Montana Viewpoint
Plum Creek Timber is creating large subdivisions. What’s in store for Montana?

September 18, 2006

In 1864 President Lincoln signed an act of Congress giving 39 million acres of land to the Northern Pacific Railway to subsidize the construction of a railroad from Lake Superior to the Pacific Ocean. In 2005 Plum Creek Timber—a direct descendant of the Northern Pacific Railway—was selling some of that land for subdivision at an average price of $8,600 an acre.

There is a question as to whether it is theirs to sell.

There is also a question of whether they should pay taxes on their land sales, which they do not now do.

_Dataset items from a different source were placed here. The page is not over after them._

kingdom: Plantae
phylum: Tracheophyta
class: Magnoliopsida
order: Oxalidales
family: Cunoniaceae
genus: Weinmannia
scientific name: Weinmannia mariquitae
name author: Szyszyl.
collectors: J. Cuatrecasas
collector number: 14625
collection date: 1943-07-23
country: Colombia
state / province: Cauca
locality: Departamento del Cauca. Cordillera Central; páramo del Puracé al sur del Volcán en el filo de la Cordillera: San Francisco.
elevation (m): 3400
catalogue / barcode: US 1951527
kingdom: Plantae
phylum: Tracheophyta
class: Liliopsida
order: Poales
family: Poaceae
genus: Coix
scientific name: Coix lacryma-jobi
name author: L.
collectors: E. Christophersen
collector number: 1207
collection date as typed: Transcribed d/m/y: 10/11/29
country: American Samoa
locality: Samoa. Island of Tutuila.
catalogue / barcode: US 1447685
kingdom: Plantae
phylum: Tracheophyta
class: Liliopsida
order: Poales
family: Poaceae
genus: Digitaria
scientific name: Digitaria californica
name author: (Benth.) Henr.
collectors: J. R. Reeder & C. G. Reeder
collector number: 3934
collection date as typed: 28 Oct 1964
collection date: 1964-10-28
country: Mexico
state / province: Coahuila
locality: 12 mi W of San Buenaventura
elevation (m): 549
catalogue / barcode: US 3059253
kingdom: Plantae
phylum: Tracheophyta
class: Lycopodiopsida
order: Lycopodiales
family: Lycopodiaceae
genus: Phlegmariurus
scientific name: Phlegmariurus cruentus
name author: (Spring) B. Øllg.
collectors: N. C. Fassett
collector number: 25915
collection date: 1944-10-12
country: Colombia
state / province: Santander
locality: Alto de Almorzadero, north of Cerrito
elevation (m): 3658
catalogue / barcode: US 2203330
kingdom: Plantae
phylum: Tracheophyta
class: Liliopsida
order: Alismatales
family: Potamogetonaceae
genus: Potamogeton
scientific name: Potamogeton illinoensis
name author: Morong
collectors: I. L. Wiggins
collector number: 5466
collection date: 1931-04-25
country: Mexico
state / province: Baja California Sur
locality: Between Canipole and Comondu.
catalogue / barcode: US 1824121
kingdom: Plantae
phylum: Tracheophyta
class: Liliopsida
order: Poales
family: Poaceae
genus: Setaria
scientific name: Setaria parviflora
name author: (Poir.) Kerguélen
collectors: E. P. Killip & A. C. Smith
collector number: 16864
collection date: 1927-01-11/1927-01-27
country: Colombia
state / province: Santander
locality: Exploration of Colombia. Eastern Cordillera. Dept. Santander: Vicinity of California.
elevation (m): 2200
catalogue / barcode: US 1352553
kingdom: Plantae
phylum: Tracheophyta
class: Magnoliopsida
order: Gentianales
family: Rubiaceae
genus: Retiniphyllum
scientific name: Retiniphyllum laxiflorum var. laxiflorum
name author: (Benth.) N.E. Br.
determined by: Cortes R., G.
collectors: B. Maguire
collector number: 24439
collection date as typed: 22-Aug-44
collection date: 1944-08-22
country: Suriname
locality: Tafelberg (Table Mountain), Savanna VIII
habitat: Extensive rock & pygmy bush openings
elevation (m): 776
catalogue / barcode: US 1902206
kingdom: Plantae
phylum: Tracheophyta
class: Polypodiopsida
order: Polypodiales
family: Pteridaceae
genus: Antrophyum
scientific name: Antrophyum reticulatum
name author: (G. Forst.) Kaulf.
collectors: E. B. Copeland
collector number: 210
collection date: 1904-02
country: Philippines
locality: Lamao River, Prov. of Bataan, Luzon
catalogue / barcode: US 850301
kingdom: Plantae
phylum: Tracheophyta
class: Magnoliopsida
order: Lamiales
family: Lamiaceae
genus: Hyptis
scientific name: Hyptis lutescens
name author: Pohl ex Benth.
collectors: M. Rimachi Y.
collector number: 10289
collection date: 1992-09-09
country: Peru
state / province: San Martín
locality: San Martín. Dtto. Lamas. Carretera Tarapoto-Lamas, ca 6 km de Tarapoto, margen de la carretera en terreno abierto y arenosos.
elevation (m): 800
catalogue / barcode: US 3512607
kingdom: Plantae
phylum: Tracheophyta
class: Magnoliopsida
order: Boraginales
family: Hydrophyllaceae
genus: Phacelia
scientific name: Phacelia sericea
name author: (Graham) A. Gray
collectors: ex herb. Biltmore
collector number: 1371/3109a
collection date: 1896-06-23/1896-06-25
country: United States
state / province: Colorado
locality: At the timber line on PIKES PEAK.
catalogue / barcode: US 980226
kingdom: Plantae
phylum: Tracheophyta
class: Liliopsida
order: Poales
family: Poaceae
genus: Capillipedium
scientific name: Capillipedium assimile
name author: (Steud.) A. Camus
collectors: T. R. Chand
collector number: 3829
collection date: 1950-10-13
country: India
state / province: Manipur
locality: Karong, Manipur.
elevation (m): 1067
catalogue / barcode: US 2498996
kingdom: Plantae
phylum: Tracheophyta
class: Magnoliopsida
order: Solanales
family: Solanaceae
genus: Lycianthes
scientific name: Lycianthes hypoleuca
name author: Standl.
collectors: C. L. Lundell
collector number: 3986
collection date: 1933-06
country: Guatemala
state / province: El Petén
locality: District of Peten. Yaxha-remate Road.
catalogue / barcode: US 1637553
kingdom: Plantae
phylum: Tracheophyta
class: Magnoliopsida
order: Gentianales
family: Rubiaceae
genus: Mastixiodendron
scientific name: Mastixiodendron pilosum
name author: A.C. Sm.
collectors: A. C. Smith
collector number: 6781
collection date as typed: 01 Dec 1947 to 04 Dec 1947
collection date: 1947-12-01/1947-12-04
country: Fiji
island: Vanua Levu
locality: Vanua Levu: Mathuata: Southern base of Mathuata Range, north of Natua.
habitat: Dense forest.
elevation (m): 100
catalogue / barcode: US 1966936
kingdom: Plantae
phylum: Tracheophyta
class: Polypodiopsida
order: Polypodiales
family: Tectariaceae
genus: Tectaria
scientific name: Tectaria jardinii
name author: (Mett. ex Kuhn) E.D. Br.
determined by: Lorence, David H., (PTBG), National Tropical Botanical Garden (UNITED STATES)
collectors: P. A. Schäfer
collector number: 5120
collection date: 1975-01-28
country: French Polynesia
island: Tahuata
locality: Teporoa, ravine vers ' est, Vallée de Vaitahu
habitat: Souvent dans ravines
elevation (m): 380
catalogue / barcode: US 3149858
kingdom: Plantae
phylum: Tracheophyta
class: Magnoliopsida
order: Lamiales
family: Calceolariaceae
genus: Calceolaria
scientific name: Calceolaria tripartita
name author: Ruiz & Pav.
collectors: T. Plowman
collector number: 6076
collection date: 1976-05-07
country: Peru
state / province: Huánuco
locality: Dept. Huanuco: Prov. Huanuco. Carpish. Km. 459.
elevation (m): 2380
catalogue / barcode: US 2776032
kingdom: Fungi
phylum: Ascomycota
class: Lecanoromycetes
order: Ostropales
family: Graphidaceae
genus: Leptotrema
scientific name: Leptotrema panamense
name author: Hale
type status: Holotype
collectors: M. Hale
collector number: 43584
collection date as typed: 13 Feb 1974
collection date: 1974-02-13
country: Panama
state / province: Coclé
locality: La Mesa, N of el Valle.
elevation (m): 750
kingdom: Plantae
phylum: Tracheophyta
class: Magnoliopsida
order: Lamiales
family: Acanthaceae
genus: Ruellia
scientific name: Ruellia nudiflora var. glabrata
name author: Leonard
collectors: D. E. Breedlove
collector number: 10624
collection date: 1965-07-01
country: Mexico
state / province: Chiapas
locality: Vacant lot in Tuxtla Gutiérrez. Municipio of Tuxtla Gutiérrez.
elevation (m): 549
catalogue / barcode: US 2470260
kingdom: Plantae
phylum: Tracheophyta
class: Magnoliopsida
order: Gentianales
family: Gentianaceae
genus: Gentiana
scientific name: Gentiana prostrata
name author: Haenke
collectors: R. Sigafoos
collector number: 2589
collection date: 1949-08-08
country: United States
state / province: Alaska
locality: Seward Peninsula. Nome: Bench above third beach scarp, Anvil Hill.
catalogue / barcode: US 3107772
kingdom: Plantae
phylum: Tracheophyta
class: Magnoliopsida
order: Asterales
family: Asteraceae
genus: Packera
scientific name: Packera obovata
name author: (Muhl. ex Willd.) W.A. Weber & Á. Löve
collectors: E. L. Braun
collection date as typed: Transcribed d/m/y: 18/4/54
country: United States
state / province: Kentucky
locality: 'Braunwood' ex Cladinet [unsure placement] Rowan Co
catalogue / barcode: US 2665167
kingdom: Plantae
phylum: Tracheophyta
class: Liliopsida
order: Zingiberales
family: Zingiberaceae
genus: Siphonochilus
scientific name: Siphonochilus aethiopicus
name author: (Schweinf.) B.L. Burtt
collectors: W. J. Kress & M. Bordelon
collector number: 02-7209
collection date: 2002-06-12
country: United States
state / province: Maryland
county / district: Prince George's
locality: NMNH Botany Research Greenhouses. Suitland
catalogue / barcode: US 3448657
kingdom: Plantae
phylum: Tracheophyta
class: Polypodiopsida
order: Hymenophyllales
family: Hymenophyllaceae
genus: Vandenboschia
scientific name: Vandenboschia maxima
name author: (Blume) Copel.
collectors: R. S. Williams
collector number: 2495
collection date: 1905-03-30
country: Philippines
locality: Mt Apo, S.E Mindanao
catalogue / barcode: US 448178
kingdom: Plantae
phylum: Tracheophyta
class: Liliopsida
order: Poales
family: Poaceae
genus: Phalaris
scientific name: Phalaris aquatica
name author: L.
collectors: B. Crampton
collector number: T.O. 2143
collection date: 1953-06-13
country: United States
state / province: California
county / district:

Plum Creek is structured as a Real Estate Investment Trust (REIT). REITs were created by Congress in 1960 to provide a means for small investors to invest in large real estate holdings. They enjoy a unique income tax status in that they pay none. All taxes are paid by the shareholders in their home states. Because most of Plum Creek’s investors do not live in Montana, very little of the tax on their Montana capital gains is received in Montana.

The Northern Pacific Land Grant was 100 miles wide and 2000 miles long. At 39 million acres, it was almost the size of the state of Washington. In Montana the grant was centered roughly along the courses of the Yellowstone and Clark Fork Rivers, and extended 50 miles to the North and 50 miles to the South of the centerline.

The land grant was not in a solid block, but consisted of every other square mile of land, creating a checkerboard pattern still seen on today’s maps. Most of that land is still owned by Plum Creek Timber REIT.

In 1864 banks were unwilling to finance such a huge and risky undertaking, so the Federal government, believing the railroad was important to Western expansion, did.

The railway was to use proceeds from the sale of those lands to pay for the cost of construction. Five years after the completion of the railroad, any remaining land was to be sold for $2.50 an acre to the public. It never happened.

By 1870 construction had still not begun, and Congress was persuaded to modify and extend the terms of the grant. Under the new terms, if the railroad ever failed financially, the grant lands were to be sold at local auction, and in any case, still opened to homesteaders. The railroad failed in 1873 and again in 1893, but the lands never left their control.

An investigation into the abuses of the grant was launched by the Coolidge administration in 1924. The U.S. Attorney General advised Congress that they could declare the land grant forfeited, and Congress directed the Attorney General to take the railroad to court. But the 1940 Supreme Court ruling in the case left the status quo pretty much in place.

Plum Creek Timber Company REIT now holds about 1.3 million acres in Montana.

For the majority of the time the Northern Pacific lands were used for timber and mineral extraction, but beginning around 2001 Plum Creek began to look at selling recreational parcels as a more profitable alternative to timber management.

Nationally, Plum Creek sold 1,075 acres of development property in 2005 for about $9 million, and expect 2006 sales of development property to total $60 million, according to their 2006 annual report.

Plum Creek has previously put up 10,000 acres in the Seeley Swan for sale at $7000 an acre. I don’t need to tell you that this is beyond the reach of Montana’s working families.

What’s in store for Montana may be presaged by developments in Maine, where in 1998 Plum Creek bought 900,000 acres from the South African Paper Products Company (SAPPI). Plum Creek said they did not intend to subdivide the property, but in 2002 they created an 89 lot lakefront subdivision.

Again in 2004 Plum Creek announced that they would develop 14,000 acres for subdivision. 6000 acres would contain 1000 “camp lots” some on lakefronts and some just behind the lakefront lots; 6000 acres would be devoted to resorts, and 1000 acres each for a business park and affordable housing.

Indications are good that similar intentions could be in store for Montana.

Plum Creek has been willing to work with conservation organizations to set aside land in conservation easements to protect habitat. Supporters feel that this shows commitment to local concerns on Plum Creek’s part, skeptics see the move as a tactic to gain acceptance of the development plans. Whichever it is, the profits are tax free to the company, and the original cost of the land was zip.